### TASK STATEMENT
Scan the entries below and return each line that contains "down".
TASK INPUT Block Start
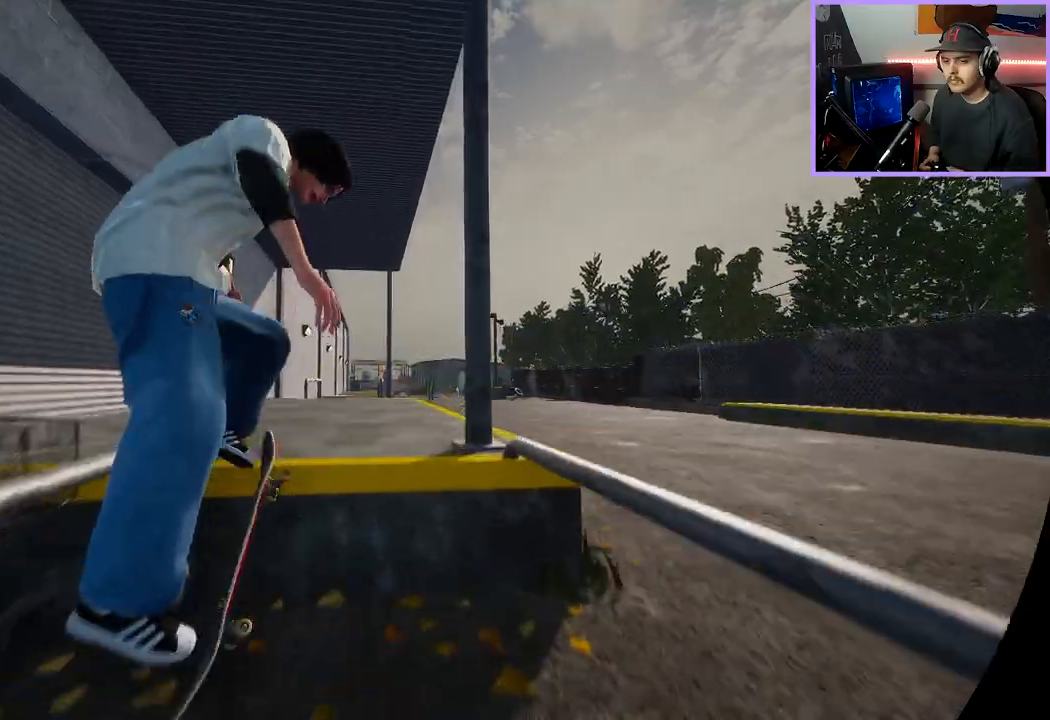
{"dt_ms": 500, "buttons": ["R2"], "left_stick": "center", "right_stick": "center", "events": [[183, "L3", "down"], [183, "R3", "down"], [267, "R3", "up"], [283, "L3", "up"], [383, "R2", "down"]]}
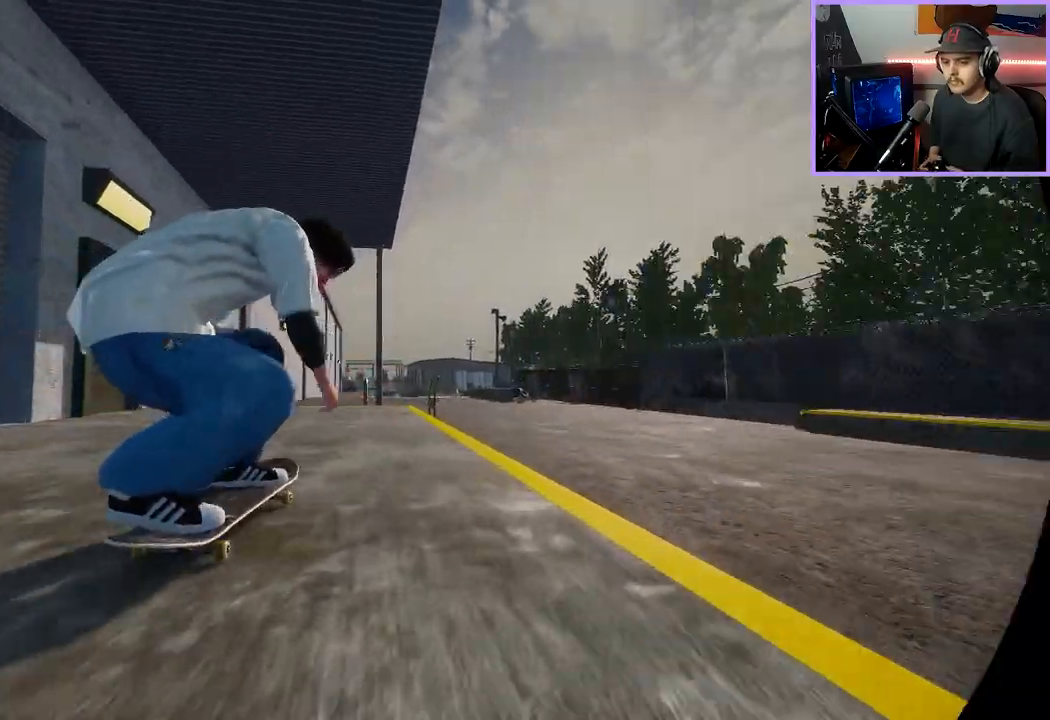
{"dt_ms": 500, "buttons": ["R2"], "left_stick": "center", "right_stick": "center", "events": [[67, "R2", "up"], [433, "R2", "down"]]}
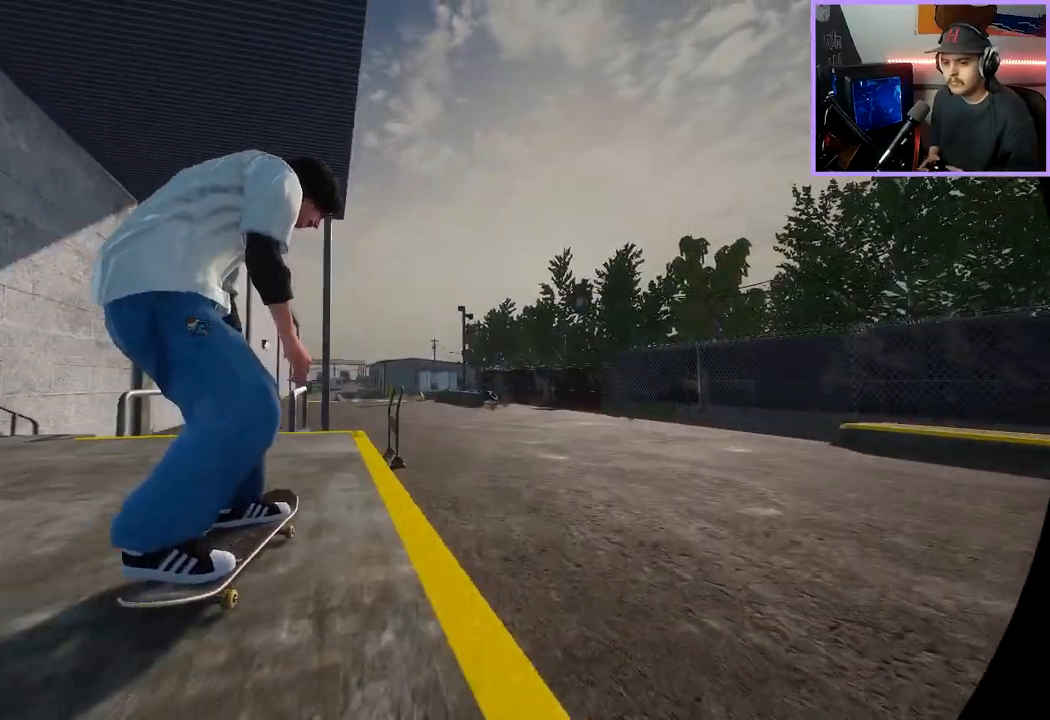
{"dt_ms": 500, "buttons": ["L2"], "left_stick": "center", "right_stick": "right", "events": [[83, "R2", "up"], [133, "left_stick", "down"], [133, "right_stick", "down"], [350, "L2", "down"], [350, "right_stick", "center"], [383, "left_stick", "center"], [450, "right_stick", "right"]]}
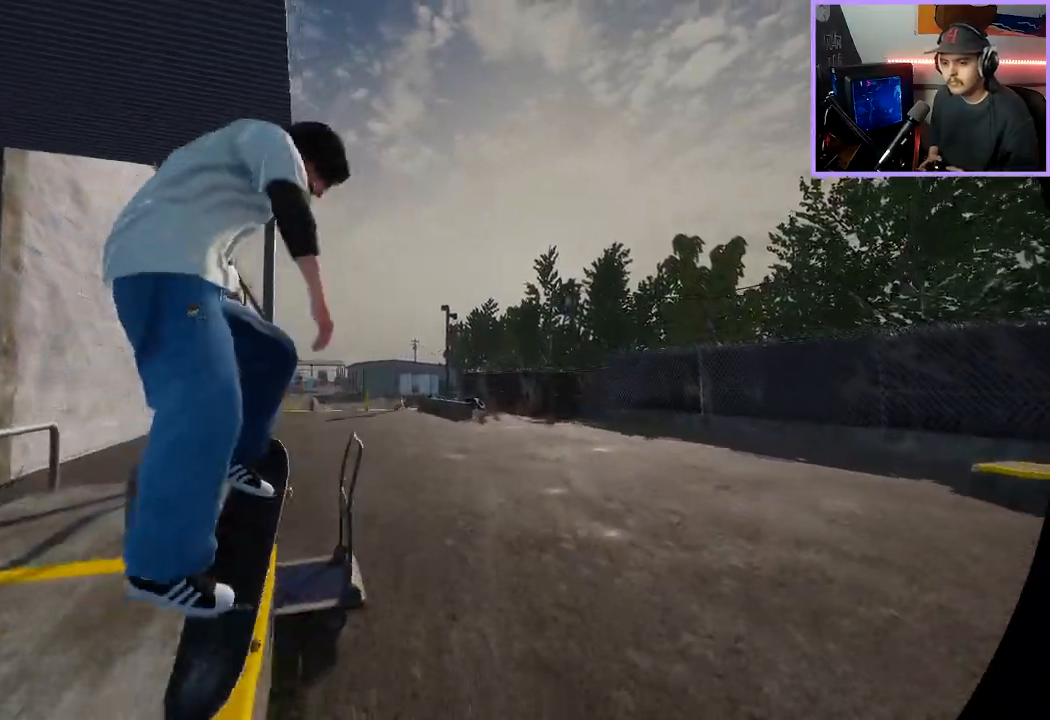
{"dt_ms": 500, "buttons": ["L2"], "left_stick": "center", "right_stick": "right", "events": []}
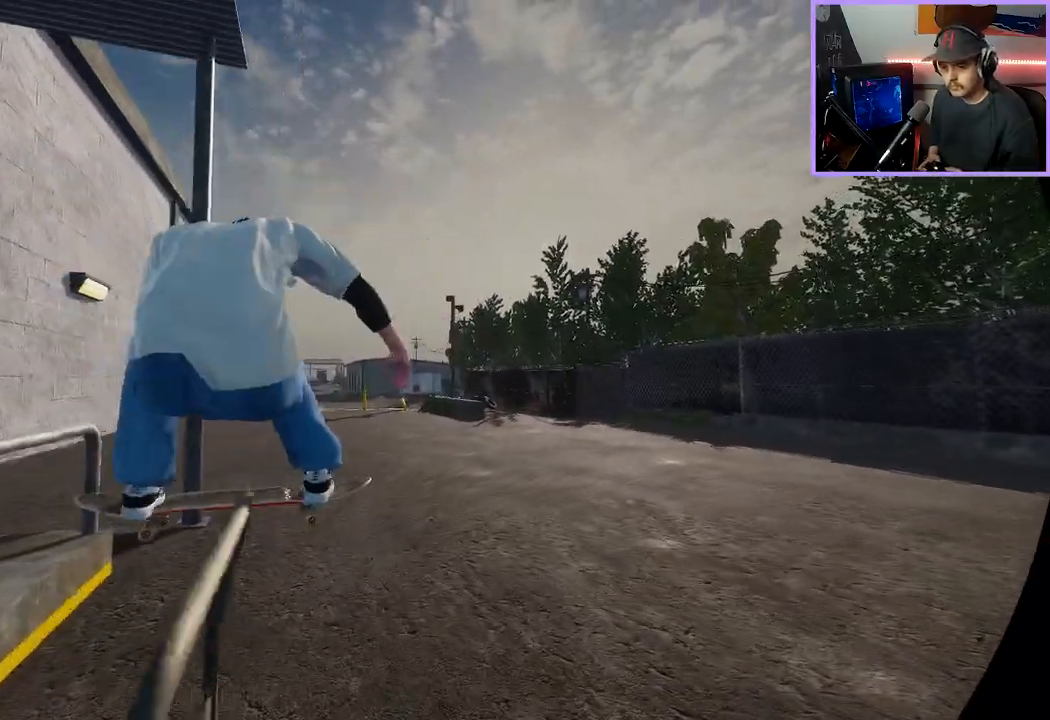
{"dt_ms": 500, "buttons": [], "left_stick": "center", "right_stick": "center", "events": [[17, "left_stick", "left"], [233, "left_stick", "center"], [283, "L2", "up"], [283, "right_stick", "center"]]}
TASK INPUT Block End
### EXERCISE RESPONSE
{"dt_ms": 500, "buttons": ["R2"], "left_stick": "center", "right_stick": "center", "events": [[183, "L3", "down"], [183, "R3", "down"], [267, "R3", "up"], [283, "L3", "up"], [383, "R2", "down"]]}
{"dt_ms": 500, "buttons": ["R2"], "left_stick": "center", "right_stick": "center", "events": [[67, "R2", "up"], [433, "R2", "down"]]}
{"dt_ms": 500, "buttons": ["L2"], "left_stick": "center", "right_stick": "right", "events": [[83, "R2", "up"], [133, "left_stick", "down"], [133, "right_stick", "down"], [350, "L2", "down"], [350, "right_stick", "center"], [383, "left_stick", "center"], [450, "right_stick", "right"]]}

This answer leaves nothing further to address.